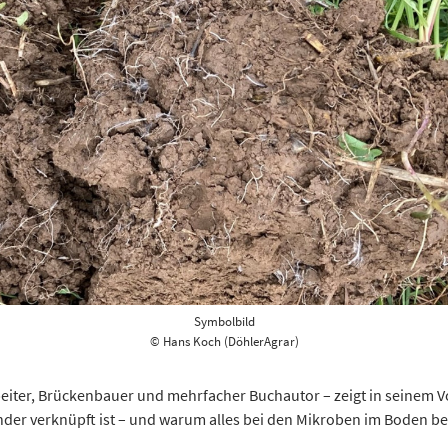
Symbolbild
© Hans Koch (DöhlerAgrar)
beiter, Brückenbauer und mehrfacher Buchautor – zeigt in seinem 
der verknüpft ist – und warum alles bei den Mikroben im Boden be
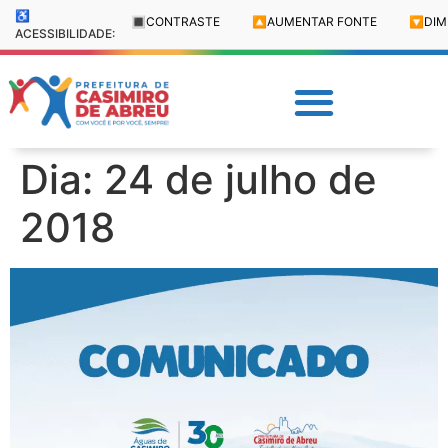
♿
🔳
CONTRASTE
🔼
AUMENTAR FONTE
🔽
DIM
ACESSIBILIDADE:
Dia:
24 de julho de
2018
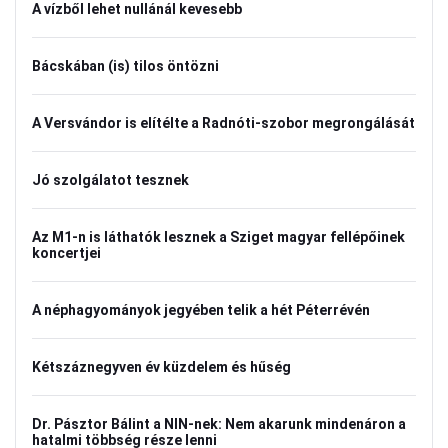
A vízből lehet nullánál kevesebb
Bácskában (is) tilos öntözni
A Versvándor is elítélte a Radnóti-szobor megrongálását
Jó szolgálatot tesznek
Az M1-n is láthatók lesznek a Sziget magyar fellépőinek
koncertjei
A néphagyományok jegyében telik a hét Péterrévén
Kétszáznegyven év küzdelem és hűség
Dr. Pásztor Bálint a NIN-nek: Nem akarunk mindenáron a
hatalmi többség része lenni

## EXERCISE OBJECTIVE
All the records need to be set down word for word, with the images left out.

## EXERCISE RESULT
Symbolbild
© Hans Koch (DöhlerAgrar)
beiter, Brückenbauer und mehrfacher Buchautor – zeigt in seinem 
der verknüpft ist – und warum alles bei den Mikroben im Boden be
♿
🔳
CONTRASTE
🔼
AUMENTAR FONTE
🔽
DIM
ACESSIBILIDADE:
Dia:
24 de julho de
2018
A vízből lehet nullánál kevesebb
Bácskában (is) tilos öntözni
A Versvándor is elítélte a Radnóti-szobor megrongálását
Jó szolgálatot tesznek
Az M1-n is láthatók lesznek a Sziget magyar fellépőinek
koncertjei
A néphagyományok jegyében telik a hét Péterrévén
Kétszáznegyven év küzdelem és hűség
Dr. Pásztor Bálint a NIN-nek: Nem akarunk mindenáron a
hatalmi többség része lenni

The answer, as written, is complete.